If you can put fresh sheets on the bed, then that’s a bonus, but don’t focus on housework; create a visual exhale.
Let home be honest
Your sanctuary isn’t a place where you pretend you’re fine. It’s a place where you don’t have to perform. If you’re having a hard day, treat yourself like someone you’re responsible for. Feed yourself properly. Rest. Phone a friend. Open a window for two minutes, just to swap the air. Then close it again - January doesn’t deserve unlimited access.
That perhaps sounds silly, but then January can be brutal. Blue Monday is a marketing ghost story, but the need for warmth, real warmth, human warmth - the kind you can build into the walls of ordinary life - that part is real.
And when the world feels like it’s got it in for you, home should feel like a hand on your shoulder, a low lamp in the corner, and the quiet certainty of a locked door. Not today. Not in here.
Why you shouldn’t take it seriously
This is not a medically meaningful event. Depression doesn’t book a slot in your diary. Anxiety doesn’t care what day it is. And labelling one Monday as “the depressing one” can be misleading; especially if it trivialises what many people live with year-round.
Blue Monday stuck for the same reason “diet starts Monday” sticks. It’s tidy. It gives your messy human feelings a calendar appointment. January is also an open goal for the emotional taking. The weather’s miserable, the days are short, social energy is low, and the promises you made to yourself on January 1 have already negotiated a quiet exit into the noiseless dark.

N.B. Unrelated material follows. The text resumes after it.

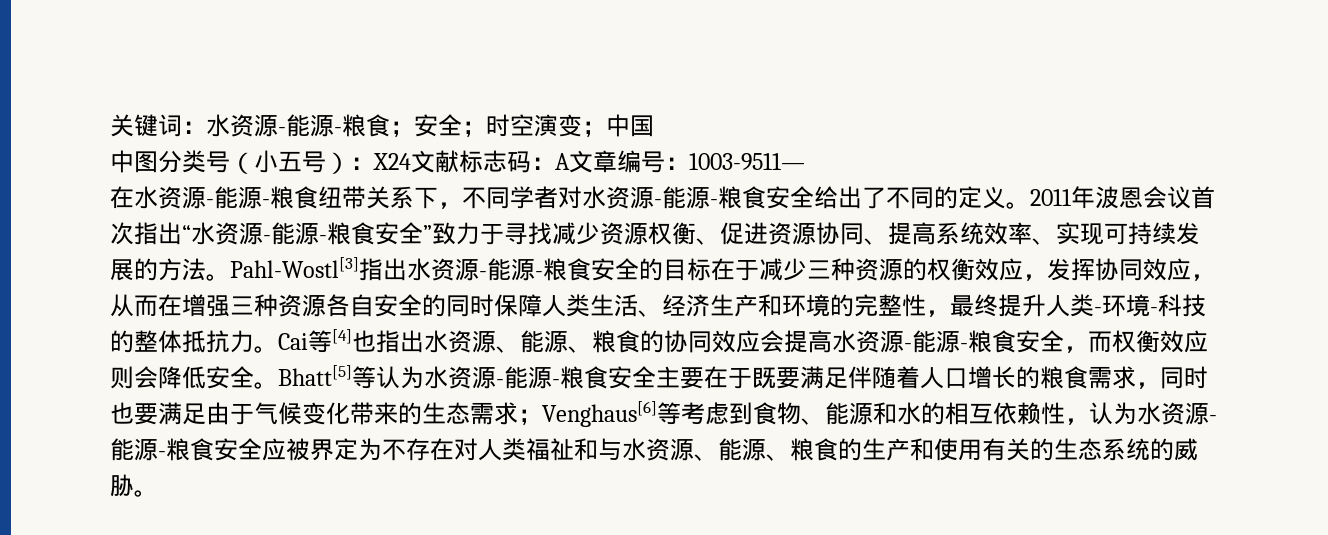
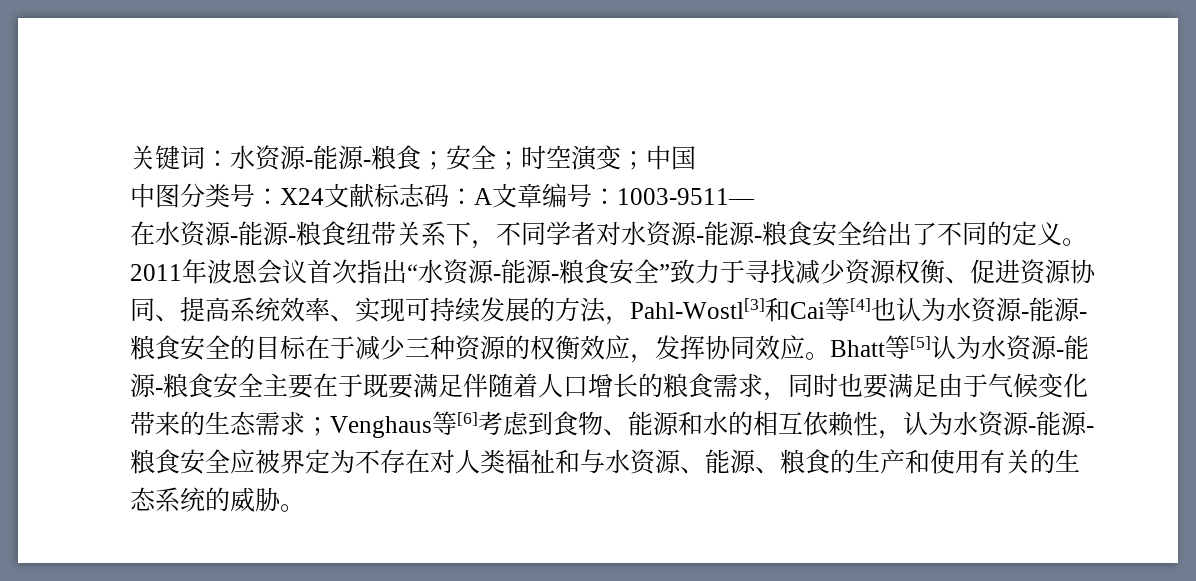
[230,150,350,174] （小五号） -> (255, 195) none
[206,257,407,281] 。Pahl-Wostl[3]指出 -> [605,297,946,325] ，Pahl-Wostl[3]和Cai等[4]也认为
[1191,274,1215,281] [110,294,1206,317] [110,329,1208,353] [110,365,376,389] ，从而在增强三种资源各自安全的同时保障人类生活、经济生产和环境的完整性，最终提升人类-环境-科技的整体抵抗力。Cai等[4]也指出水资源、能源、粮食的协同效应会提高水资源-能源-粮食安全，而权衡效应则会降低安全。Bhatt[5]等 -> [805,335,931,360] 。Bhatt等[5]
[542,401,681,427] Venghaus[6]等 -> [330,411,478,438] Venghaus等[6]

Even if the “saddest day” is a myth, the ingredients are real enough. We all feel the financial stress, post-holiday comedown, and weekday routine returning with barnedwire gloves. The phrase becomes a cultural shortcut. It’s perfectly ok to mock the day, but don’t mock the condition.
If anything, it gives people permission to admit they’re not fine. Some charities deliberately hijack the day to push a better message - mental health matters every day, not just when a press release says so.
If “Blue Monday” is just a joke to you; brilliant. Laugh at it and carry on. If it isn’t a joke, if you’re struggling, if the low mood is heavy, persistent, or scary, please don’t wait for a calendar gimmick to get help.
Talk to someone you trust, contact your GP, or reach out to a support service. In the UK and Ireland, Samaritans are available 24/7 on 116 123.